Opened up the email from Woolly Scott. Pictures of my long time friends at the site of George Floyds’ death. Long arcs of dead and withering flowers freshened up by new bouquets. A line of soft toys, teddy bears and rabbits, looking both sad and sweet. Mark Odegard in an orange shirt, a mask, looking at the George Floyd mural. These are friends who lived through the sixties, who understand this holy site in the context of MLK, Malcolm X, the Civil Rights Act, The Voter Registration Act. All that.

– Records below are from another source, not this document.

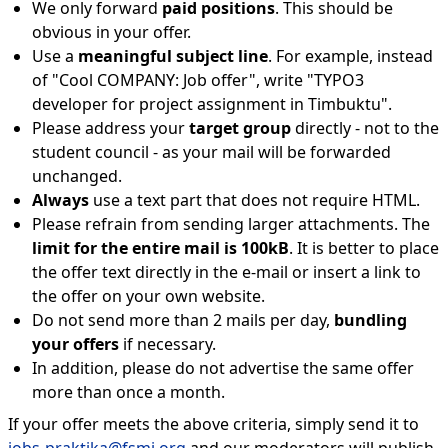
We only forward
paid positions
. This should be
obvious in your offer.
Use a
meaningful subject line
. For example, instead
of "Cool COMPANY: Job offer", write "TYPO3
developer for project assignment in Timbuktu".
Please address your
target group
directly - not to the
student council - as your mail will be forwarded
unchanged.
Always
use a text part that does not require HTML.
Please refrain from sending larger attachments. The
limit for the entire mail is 100kB
. It is better to place
the offer text directly in the e-mail or insert a link to
the offer on your own website.
Do not send more than 2 mails per day,
bundling
your offers
if necessary.
In addition, please do not advertise the same offer
more than once a month.
If your offer meets the above criteria, simply send it to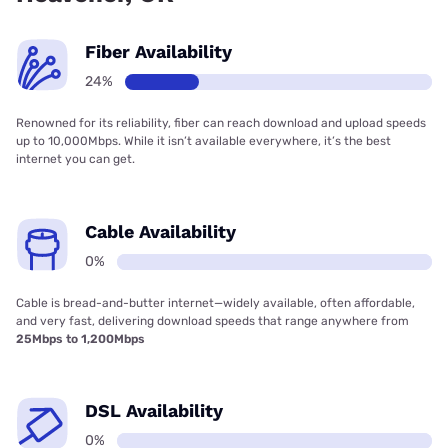
Fiber Availability
24%
Renowned for its reliability, fiber can reach download and upload speeds
up to 10,000Mbps. While it isn’t available everywhere, it’s the best
internet you can get.
Cable Availability
0%
Cable is bread-and-butter internet—widely available, often affordable,
and very fast, delivering download speeds that range anywhere from
25Mbps to 1,200Mbps
DSL Availability
0%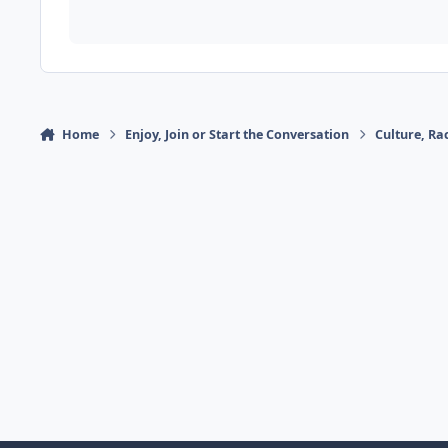
Home
Enjoy, Join or Start the Conversation
Culture, R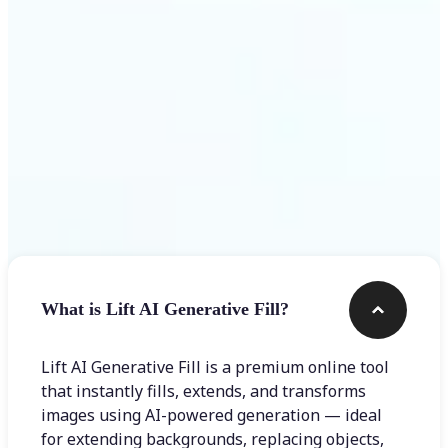
Frequently asked questions
What is Lift AI Generative Fill?
Lift AI Generative Fill is a premium online tool
that instantly fills, extends, and transforms
images using AI-powered generation — ideal
for extending backgrounds, replacing objects,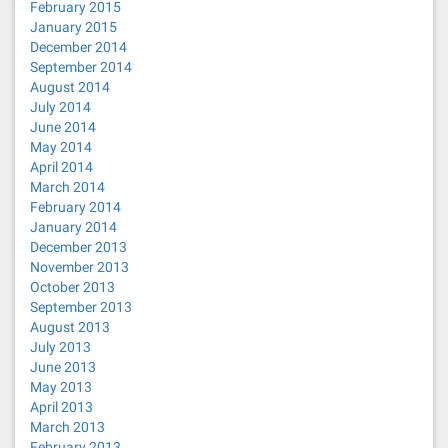
February 2015
January 2015
December 2014
September 2014
August 2014
July 2014
June 2014
May 2014
April 2014
March 2014
February 2014
January 2014
December 2013
November 2013
October 2013
September 2013
August 2013
July 2013
June 2013
May 2013
April 2013
March 2013
February 2013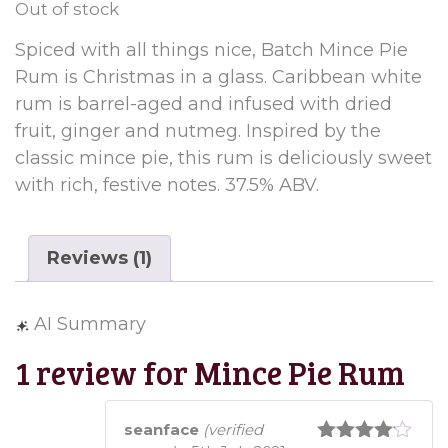
Out of stock
customer
rating
Spiced with all things nice, Batch Mince Pie
Rum is Christmas in a glass. Caribbean white
rum is barrel-aged and infused with dried
fruit, ginger and nutmeg. Inspired by the
classic mince pie, this rum is deliciously sweet
with rich, festive notes. 37.5% ABV.
Reviews (1)
AI Summary
1 review for
Mince Pie Rum
seanface
(verified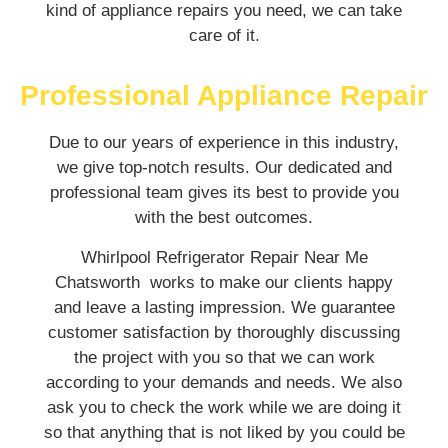
kind of appliance repairs you need, we can take
care of it.
Professional Appliance Repair
Due to our years of experience in this industry,
we give top-notch results. Our dedicated and
professional team gives its best to provide you
with the best outcomes.
Whirlpool Refrigerator Repair Near Me
Chatsworth works to make our clients happy
and leave a lasting impression. We guarantee
customer satisfaction by thoroughly discussing
the project with you so that we can work
according to your demands and needs. We also
ask you to check the work while we are doing it
so that anything that is not liked by you could be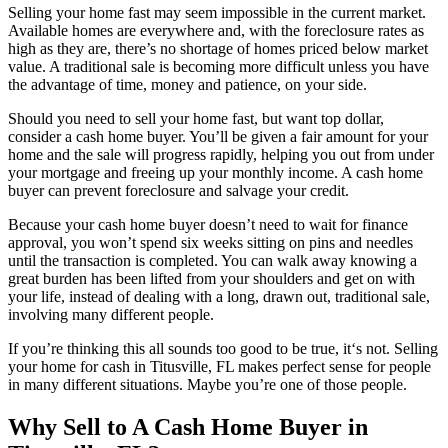
Selling your home fast may seem impossible in the current market.
Available homes are everywhere and, with the foreclosure rates as
high as they are, there’s no shortage of homes priced below market
value. A traditional sale is becoming more difficult unless you have
the advantage of time, money and patience, on your side.
Should you need to sell your home fast, but want top dollar,
consider a cash home buyer. You’ll be given a fair amount for your
home and the sale will progress rapidly, helping you out from under
your mortgage and freeing up your monthly income. A cash home
buyer can prevent foreclosure and salvage your credit.
Because your cash home buyer doesn’t need to wait for finance
approval, you won’t spend six weeks sitting on pins and needles
until the transaction is completed. You can walk away knowing a
great burden has been lifted from your shoulders and get on with
your life, instead of dealing with a long, drawn out, traditional sale,
involving many different people.
If you’re thinking this all sounds too good to be true, it‘s not. Selling
your home for cash in Titusville, FL makes perfect sense for people
in many different situations. Maybe you’re one of those people.
Why Sell to A Cash Home Buyer in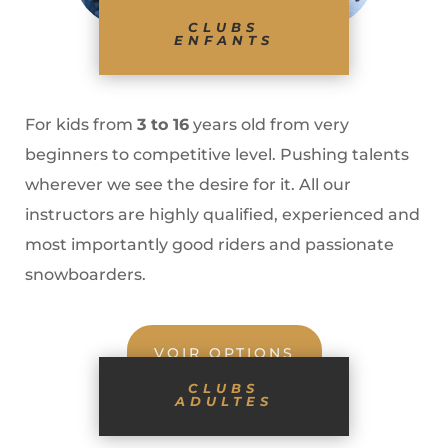
CLUBS
ENFANTS
For kids from
3 to 16
years old from very
beginners to competitive level. Pushing talents
wherever we see the desire for it. All our
instructors are highly qualified, experienced and
most importantly good riders and passionate
snowboarders.
VOIR OPTIONS
CLUBS
ADULTES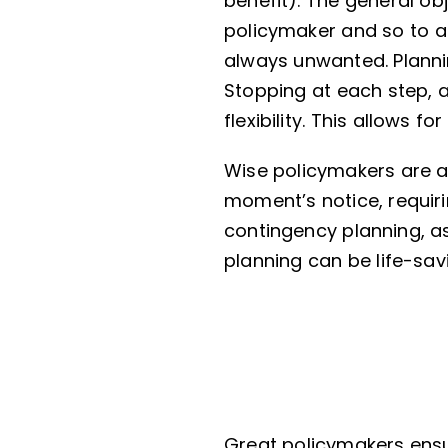
benefit). The general ob
policymaker and so to al
always unwanted. Plannin
Stopping at each step, a
flexibility. This allows f
Wise policymakers are 
moment’s notice, requiri
contingency planning, as
planning can be life-sa
Great policymakers ensur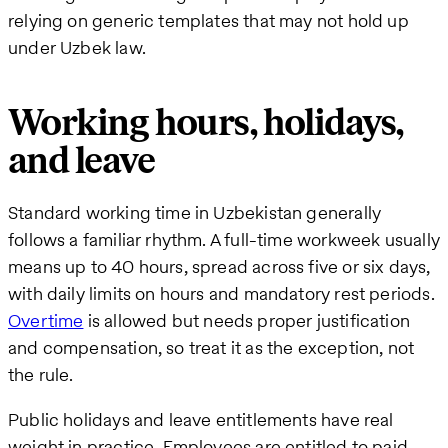
relying on generic templates that may not hold up
under Uzbek law.
Working hours, holidays,
and leave
Standard working time in Uzbekistan generally
follows a familiar rhythm. A full-time workweek usually
means up to 40 hours, spread across five or six days,
with daily limits on hours and mandatory rest periods.
Overtime
is allowed but needs proper justification
and compensation, so treat it as the exception, not
the rule.
Public holidays and leave entitlements have real
weight in practice. Employees are entitled to paid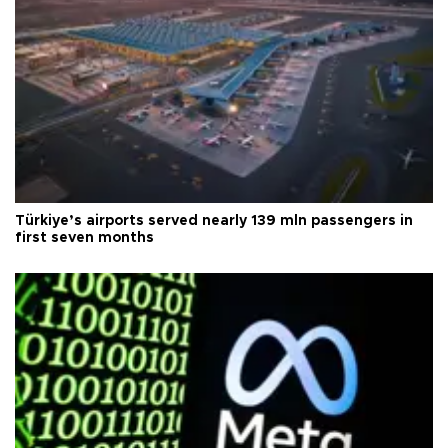
Türkiye’s airports served nearly 139 mln passengers in
first seven months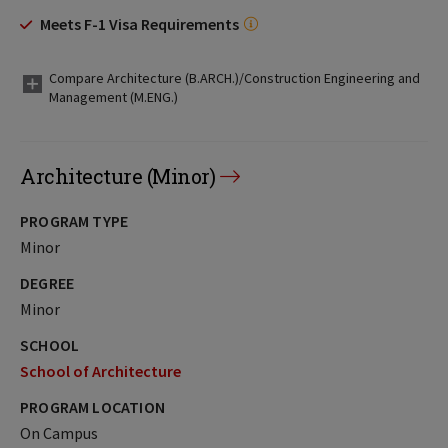
Meets F-1 Visa Requirements
Compare Architecture (B.ARCH.)/Construction Engineering and
Management (M.ENG.)
Architecture (Minor)
PROGRAM TYPE
Minor
DEGREE
Minor
SCHOOL
School of Architecture
PROGRAM LOCATION
On Campus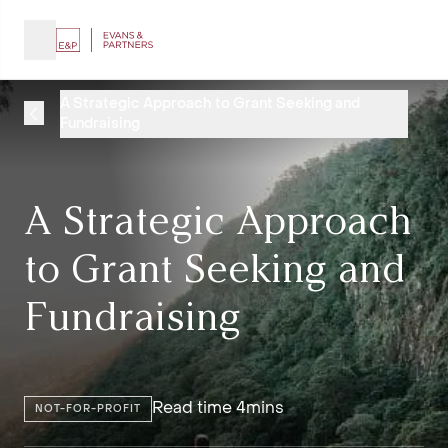
A Strategic Approach to Grant Seeking and
Fundraising
A Strategic Approach
to Grant Seeking and
Fundraising
Read time 4mins
NOT-FOR-PROFIT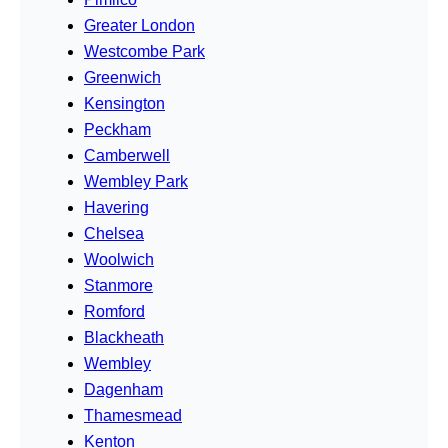
Greater London
Westcombe Park
Greenwich
Kensington
Peckham
Camberwell
Wembley Park
Havering
Chelsea
Woolwich
Stanmore
Romford
Blackheath
Wembley
Dagenham
Thamesmead
Kenton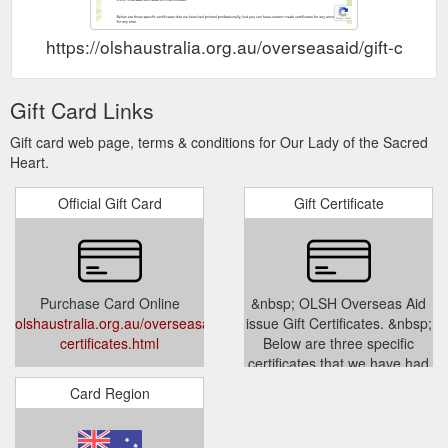
https://olshaustralia.org.au/overseasaid/gift-certifi
Gift Card Links
Gift card web page, terms & conditions for Our Lady of the Sacred
Heart.
Official Gift Card
Gift Certificate
Purchase Card Online
&nbsp; OLSH Overseas Aid
olshaustralia.org.au/overseasaid/gift-
issue Gift Certificates. &nbsp;
certificates.html
Below are three specific
certificates that we have had
printed professionally, but you
Card Region
can ha...
olshaustralia.org.au/overseasaid/
certificates.html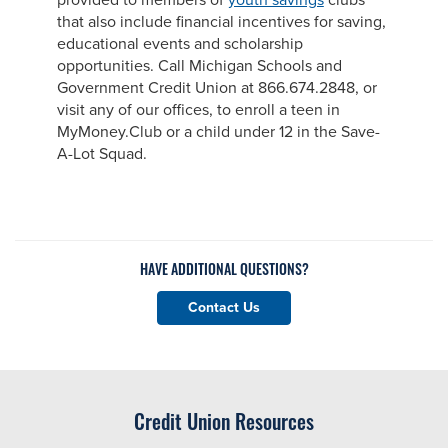
provided to members of
youth savings
clubs
that also include financial incentives for saving,
educational events and scholarship
opportunities. Call Michigan Schools and
Government Credit Union at 866.674.2848, or
visit any of our offices, to enroll a teen in
MyMoney.Club or a child under 12 in the Save-
A-Lot Squad.
HAVE ADDITIONAL QUESTIONS?
Contact Us
Credit Union Resources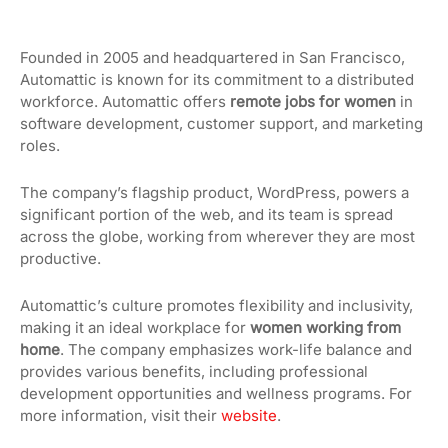
Founded in 2005 and headquartered in San Francisco,
Automattic is known for its commitment to a distributed
workforce. Automattic offers
remote jobs for women
in
software development, customer support, and marketing
roles.
The company’s flagship product, WordPress, powers a
significant portion of the web, and its team is spread
across the globe, working from wherever they are most
productive.
Automattic’s culture promotes flexibility and inclusivity,
making it an ideal workplace for
women working from
home
. The company emphasizes work-life balance and
provides various benefits, including professional
development opportunities and wellness programs. For
more information, visit their
website
.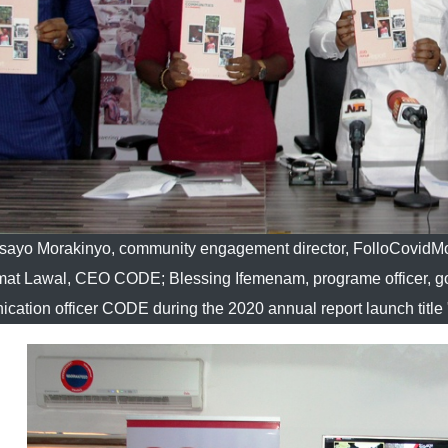
sayo Morakinyo, community engagement director, FolloCovid
at Lawal, CEO CODE; Blessing Ifemenam, programe officer, go
cation officer CODE during the 2020 annual report launch titl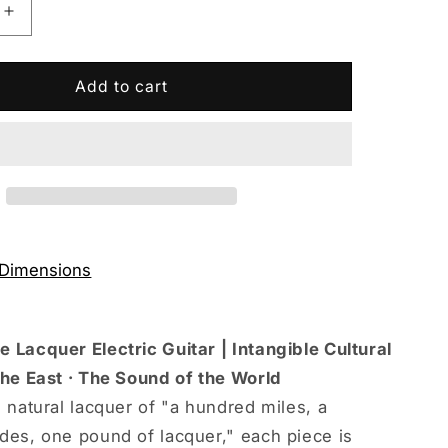
Increase
quantity
for
Eart
Add to cart
Guitars
e
Handmade
Lacquer
Art-
&#39;s
Collector&#39;s
Edition
10066
3707T6010066
 Dimensions
 Lacquer Electric Guitar | Intangible Cultural
the East · The Sound of the World
 natural lacquer of "a hundred miles, a
des, one pound of lacquer," each piece is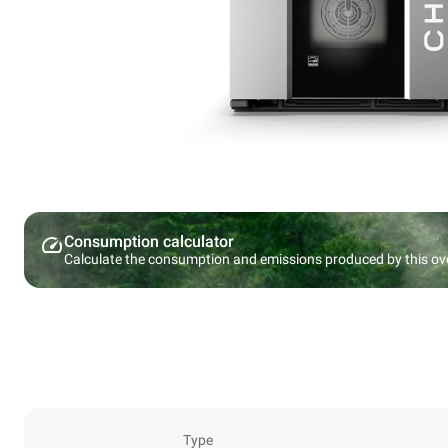
Consumption calculator
Calculate the consumption and emissions produced by this ov
Type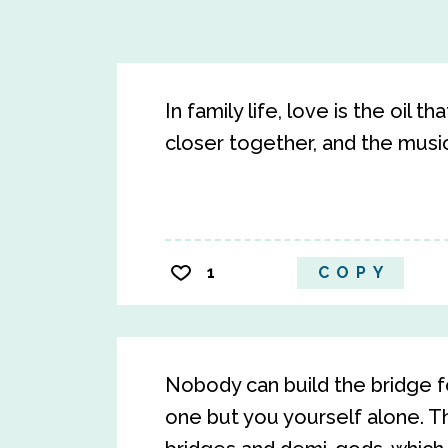
In family life, love is the oil 
closer together, and the musi
1
COPY
Nobody can build the bridge for
one but you yourself alone. T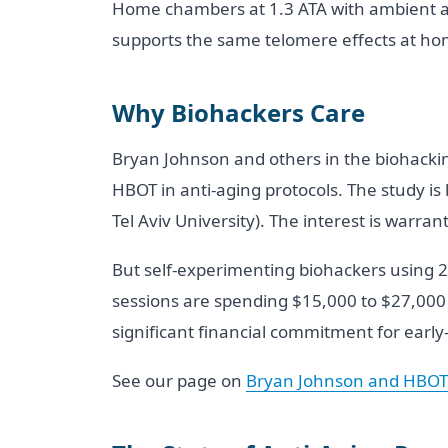
Home chambers at 1.3 ATA with ambient ai
supports the same telomere effects at h
Why Biohackers Care
Bryan Johnson and others in the biohackin
HBOT in anti-aging protocols. The study is 
Tel Aviv University). The interest is warran
But self-experimenting biohackers using 2.
sessions are spending $15,000 to $27,000 f
significant financial commitment for early
See our page on
Bryan Johnson and HBOT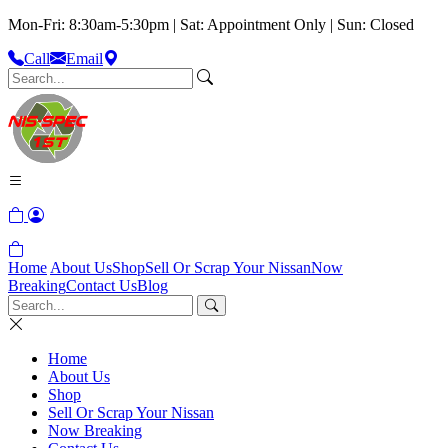
Mon-Fri: 8:30am-5:30pm | Sat: Appointment Only | Sun: Closed
Call
Email
Home
About Us
Shop
Sell Or Scrap Your Nissan
Now
Breaking
Contact Us
Blog
Home
About Us
Shop
Sell Or Scrap Your Nissan
Now Breaking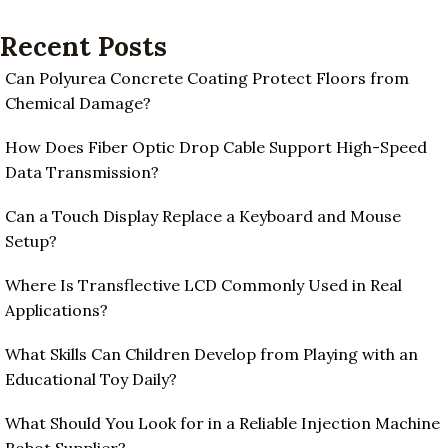
Recent Posts
Can Polyurea Concrete Coating Protect Floors from
Chemical Damage?
How Does Fiber Optic Drop Cable Support High-Speed
Data Transmission?
Can a Touch Display Replace a Keyboard and Mouse
Setup?
Where Is Transflective LCD Commonly Used in Real
Applications?
What Skills Can Children Develop from Playing with an
Educational Toy Daily?
What Should You Look for in a Reliable Injection Machine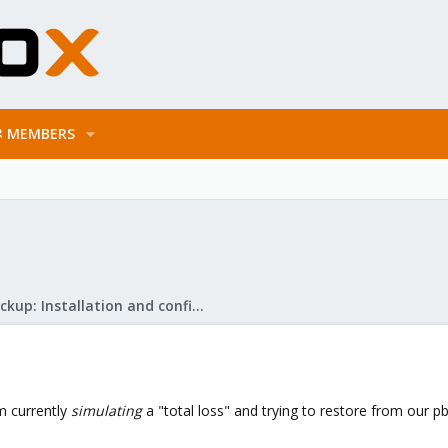
MEMBERS
Proxmox Backup: Installation and configuration
am currently
simulating
a "total loss" and trying to restore from our p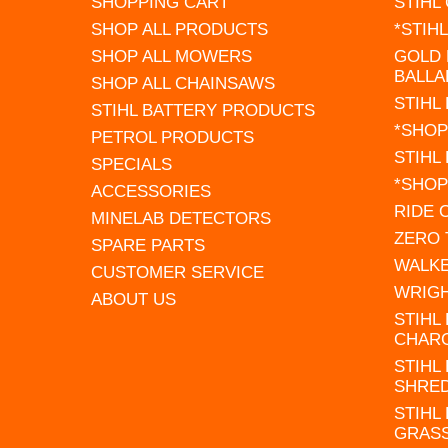
SHOPPING CART
STIHL
SHOP ALL PRODUCTS
*STIH
SHOP ALL MOWERS
GOLD 
BALLA
SHOP ALL CHAINSAWS
STIHL
STIHL BATTERY PRODUCTS
*SHOP
PETROL PRODUCTS
STIHL
SPECIALS
*SHOP
ACCESSORIES
RIDE
MINELAB DETECTORS
ZERO
SPARE PARTS
WALK
CUSTOMER SERVICE
WRIG
ABOUT US
STIHL
CHAR
STIHL
SHRE
STIHL
GRAS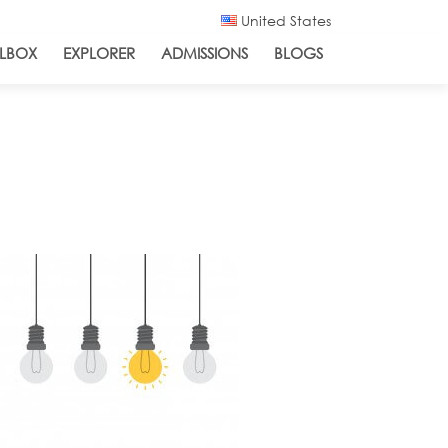
United States
LBOX
EXPLORER
ADMISSIONS
BLOGS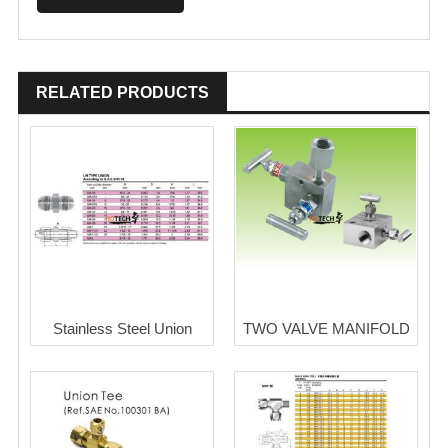
RELATED PRODUCTS
Stainless Steel Union
TWO VALVE MANIFOLD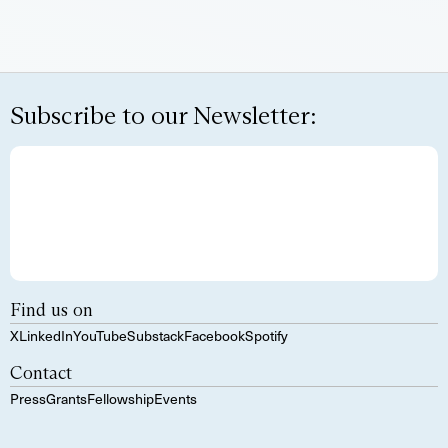
Subscribe to our Newsletter:
Find us on
X
LinkedIn
YouTube
Substack
Facebook
Spotify
Contact
Press
Grants
Fellowship
Events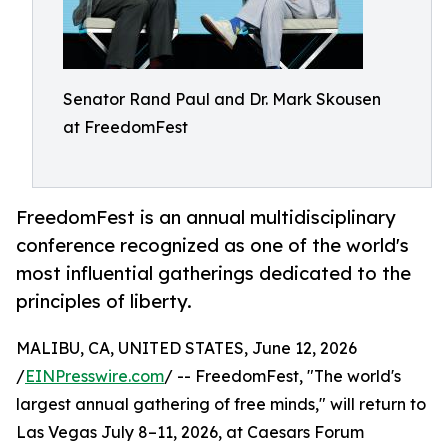
Senator Rand Paul and Dr. Mark Skousen
at FreedomFest
FreedomFest is an annual multidisciplinary
conference recognized as one of the world's
most influential gatherings dedicated to the
principles of liberty.
MALIBU, CA, UNITED STATES, June 12, 2026
/
EINPresswire.com
/ -- FreedomFest, "The world's
largest annual gathering of free minds," will return to
Las Vegas July 8–11, 2026, at Caesars Forum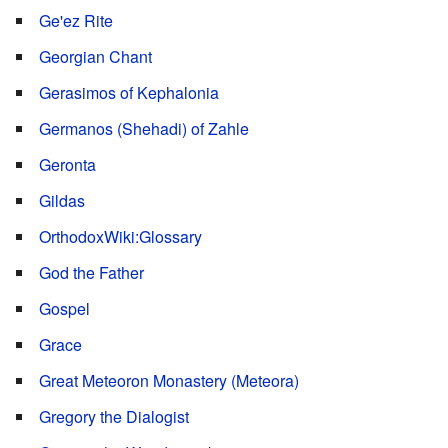
Ge'ez Rite
Georgian Chant
Gerasimos of Kephalonia
Germanos (Shehadi) of Zahle
Geronta
Gildas
OrthodoxWiki:Glossary
God the Father
Gospel
Grace
Great Meteoron Monastery (Meteora)
Gregory the Dialogist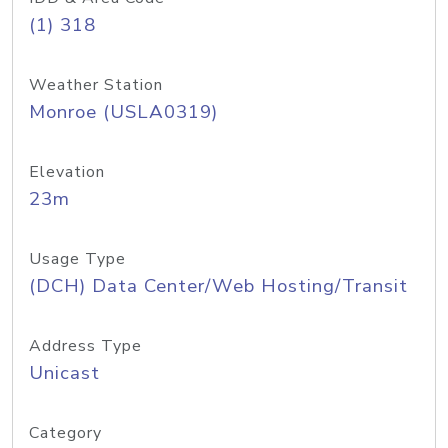
(1) 318
Weather Station
Monroe (USLA0319)
Elevation
23m
Usage Type
(DCH) Data Center/Web Hosting/Transit
Address Type
Unicast
Category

Statues falling. Folks going after not only the Confederate memorials, but Founding Fathers like Washington and Jefferson. Or, later, Woodrow Wilson. The screeches of foul play coming from the dotard in chief. His allies revving up their motorcycles, donning their leathers, taking their automatic weapons off their racks and out of gun safes. Heading out to protect the constitution and their way of life. Their white privilege. A complicated time.

Here I am on the mountain top. Moved, but unmoved. A latter day Noah on his ark, Ararat below me. Can this earth flooded with hate and hope create a new world? Maybe I need a dove.

What might be the sign of a new covenant? A bonding among all humans agreeing to live sustainably on our only home, in peace with each other. I can still see the double helix as the trunk of a tree of life, its crown, its keter, in the heavens, its roots dug deep below the soil. This covenant I can feel.

Let’s all cut our fingers, slash our palms, swear a blood oath that we will live as if all of it, you and me, the Lodgepole, the Whale, the Mountain, the Ocean are holy. Worthy. Precious. Loved. That should do it.